Directions for this task:
Return the lines of the material below exactly, beginning with the line that has "Figure 5: Cross-linked lattice" in it and finishing with the line that has "Figure 11. XPS" in it. Leave all pictures aside.

Information shown:
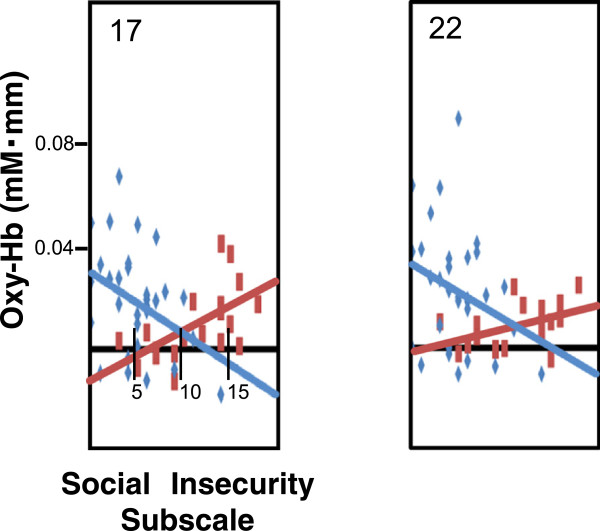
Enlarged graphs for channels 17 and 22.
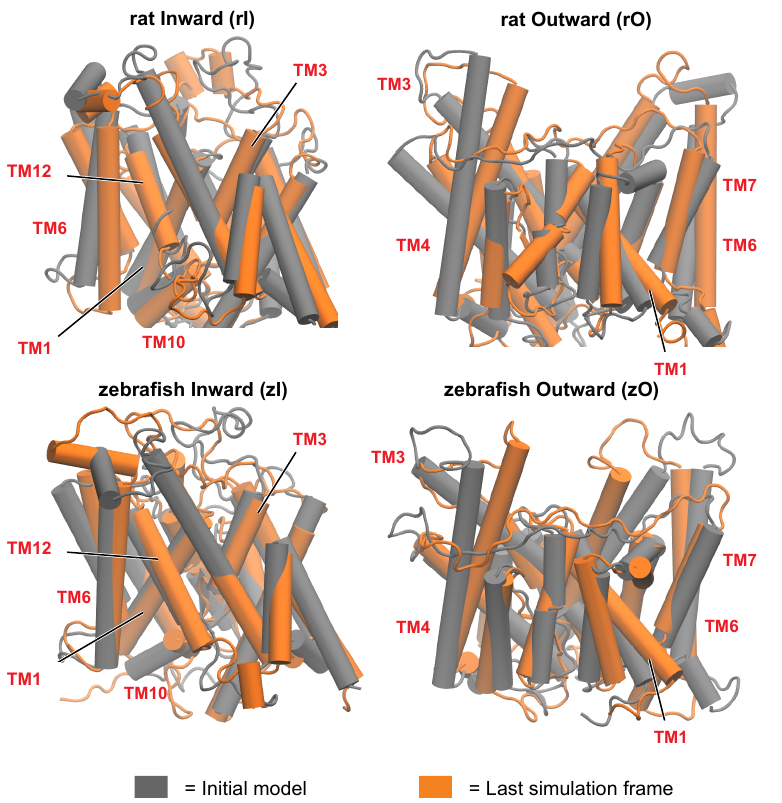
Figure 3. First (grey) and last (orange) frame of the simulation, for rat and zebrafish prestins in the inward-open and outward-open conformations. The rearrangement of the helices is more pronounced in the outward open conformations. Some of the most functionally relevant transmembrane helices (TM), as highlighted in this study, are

==

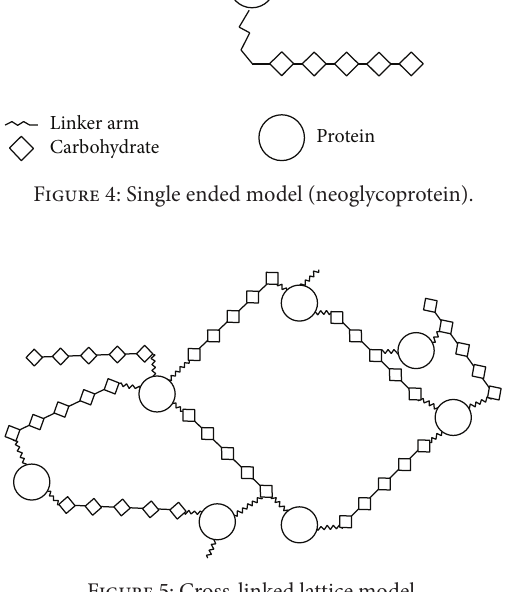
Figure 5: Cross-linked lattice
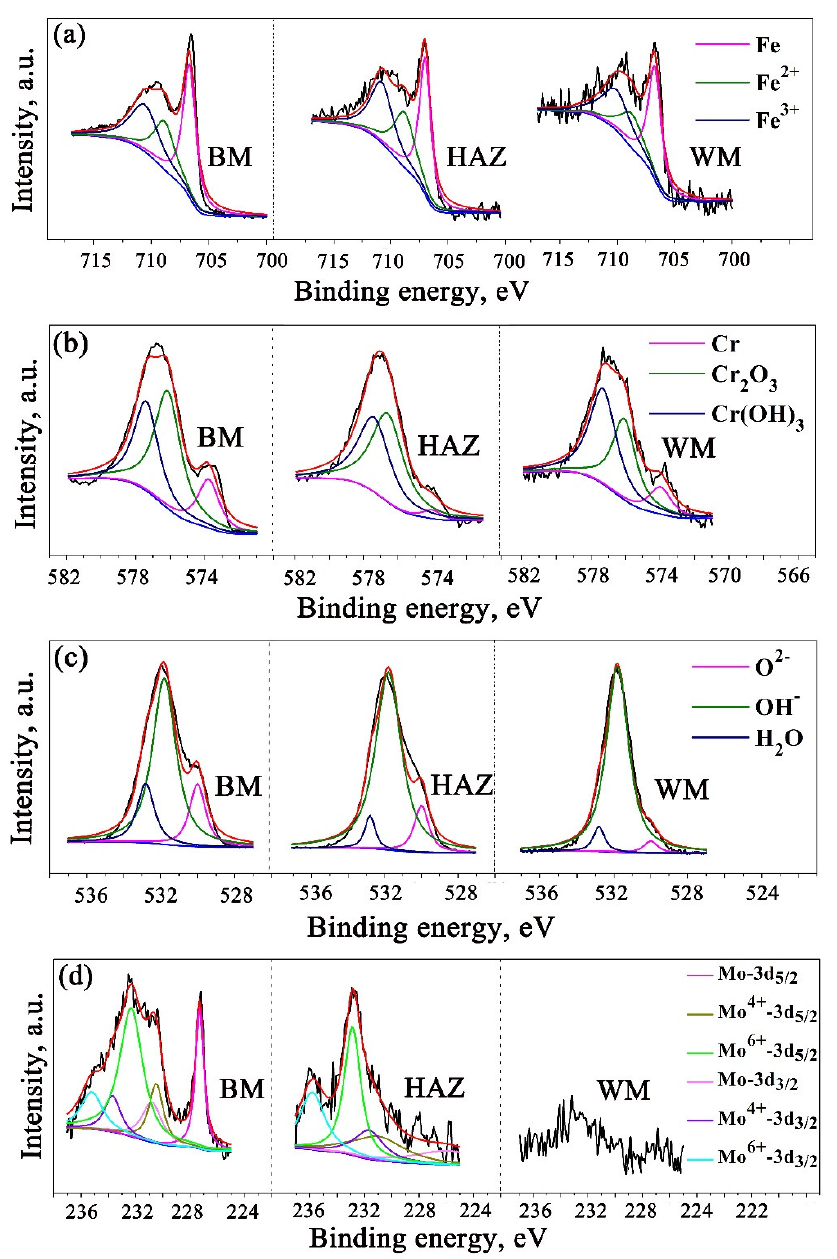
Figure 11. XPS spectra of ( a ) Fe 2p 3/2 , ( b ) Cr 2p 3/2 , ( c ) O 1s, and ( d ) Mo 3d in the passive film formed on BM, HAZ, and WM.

Solution to the problem:
Figure 5: Cross-linked lattice
Figure 11. XPS spectra of ( a ) Fe 2p 3/2 , ( b ) Cr 2p 3/2 , ( c ) O 1s, and ( d ) Mo 3d in the passive film formed on BM, HAZ, and WM.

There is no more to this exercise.